It's named after quail, but the hill is vital to Canada Geese migration. Before his failed 1990 mayoral reelection bid, Agran used video footage of the geese to demonstrate to voters his environmental cred. More than 3,000 geese are said to live on the hill for three months during the year.
Make that used to live there. Residents don't really see the geese anymore. Their habitat was decimated by the Irvine Co. development of a golf course that snakes around the back of Quail Hill and consumes part of William R. Mason Regional Park. But that's nothing compared to what's coming next.
Approved by the Agran-led Irvine City Council in 2001, the Irvine Co.'s Quail Hill development plan will put 2,500 homes and 1.1 million square feet of office space on 700 acres smack in the middle of land Agran once wanted preserved forever. Still under construction, Quail Hill is a surreal place of streets named Vermillion and Nightshade winding through neighborhoods of partially built townhouse designs called Harmony, Serenity, Cashmere and Merlot. Homes there will sell for around $400,000.
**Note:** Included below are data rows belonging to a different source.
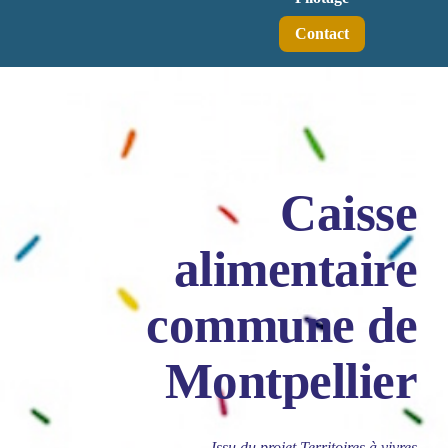
Contact
Caisse
alimentaire
commune de
Montpellier
Issu du projet Territoires à vivres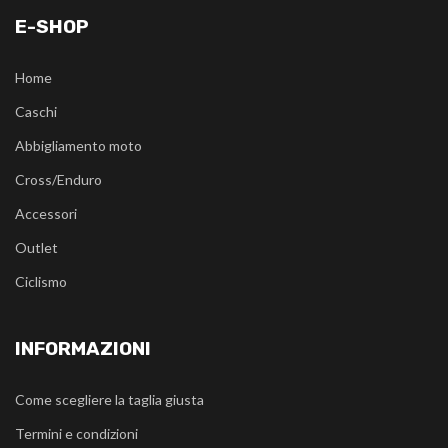
E-SHOP
Home
Caschi
Abbigliamento moto
Cross/Enduro
Accessori
Outlet
Ciclismo
INFORMAZIONI
Come scegliere la taglia giusta
Termini e condizioni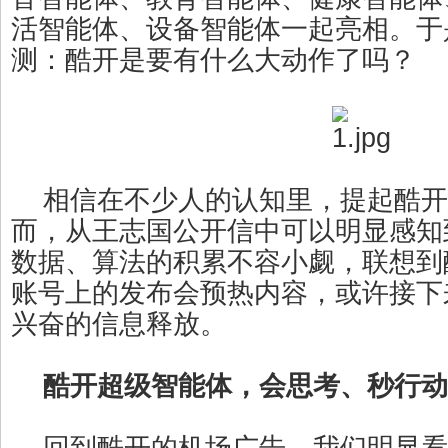
活智能体、设备智能体一起亮相。于
测：酷开是要有什么大动作了吗？
相信在不少人的认知里，提起酷开
而，从王志国公开信中可以明显感知
数据、算法的积累不容小觑，联想到
账号上的发布会预热内容，或许接下
兴奋的信息释放。
酷开超级智能体，会思考、秒行动
回到酷开的机场广告，我们明显看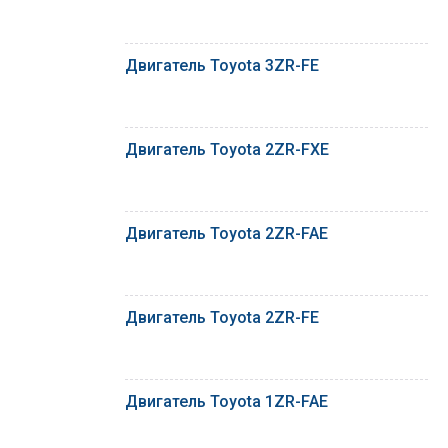
Двигатель Toyota 3ZR-FE
Двигатель Toyota 2ZR-FXE
Двигатель Toyota 2ZR-FAE
Двигатель Toyota 2ZR-FE
Двигатель Toyota 1ZR-FAE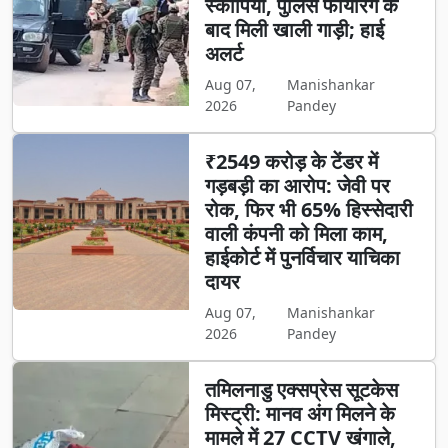
स्कॉर्पियो, पुलिस फायरिंग के
बाद मिली खाली गाड़ी; हाई
अलर्ट
Aug 07,
Manishankar
2026
Pandey
₹2549 करोड़ के टेंडर में
गड़बड़ी का आरोप: जेवी पर
रोक, फिर भी 65% हिस्सेदारी
वाली कंपनी को मिला काम,
हाईकोर्ट में पुनर्विचार याचिका
दायर
Aug 07,
Manishankar
2026
Pandey
तमिलनाडु एक्सप्रेस सूटकेस
मिस्ट्री: मानव अंग मिलने के
मामले में 27 CCTV खंगाले,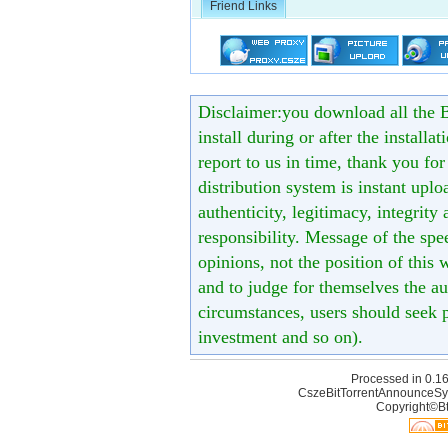
Friend Links
Disclaimer:you download all the B
install during or after the installa
report to us in time, thank you fo
distribution system is instant uploa
authenticity, legitimacy, integrity
responsibility. Message of the spe
opinions, not the position of this 
and to judge for themselves the aut
circumstances, users should seek p
investment and so on).
Processed in 0.16
CszeBitTorrentAnnounceSy
Copyright©Bt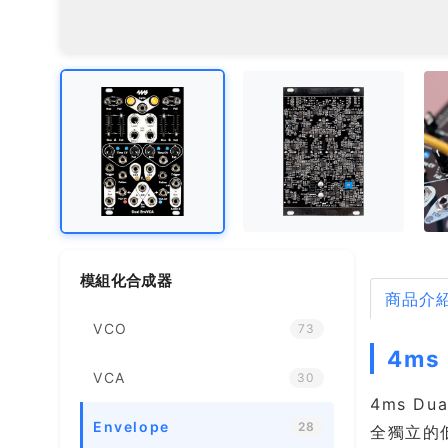
模組化合成器
商品介
VCO
73
4ms
VCA
30
4ms D
Envelope
28
全獨立的低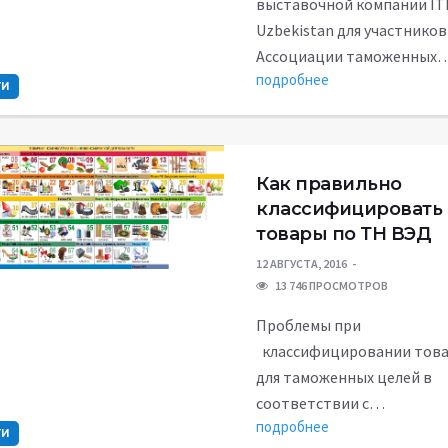
выставочной компании IT
Uzbekistan для участников
Ассоциации таможенных
подробнее
ТИ
Как правильно
классифицировать
товары по ТН ВЭД
12 АВГУСТА, 2016
13 746 ПРОСМОТРОВ
Проблемы при
классифицировании тов
для таможенных целей в
соответствии с…
подробнее
ТИ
The Irvine Co. promotes Quail Hill as "the place that lets the natural world speak for itself and gives us the space we need to look and listen." And in what must be a sudden, chance meeting with reality after 30 years of cookie-cutter development, the company says, "Homes here are not meant to dominate the landscape, but rather take their inspiration from it."
Ten years ago, Agran's legacy was anchored on the preservation of Quail Hill and the land that surrounds it. That legacy has now been destroyed. Far from learning the value of nature, all Agran seems to have learned over the past decade is the price of political power.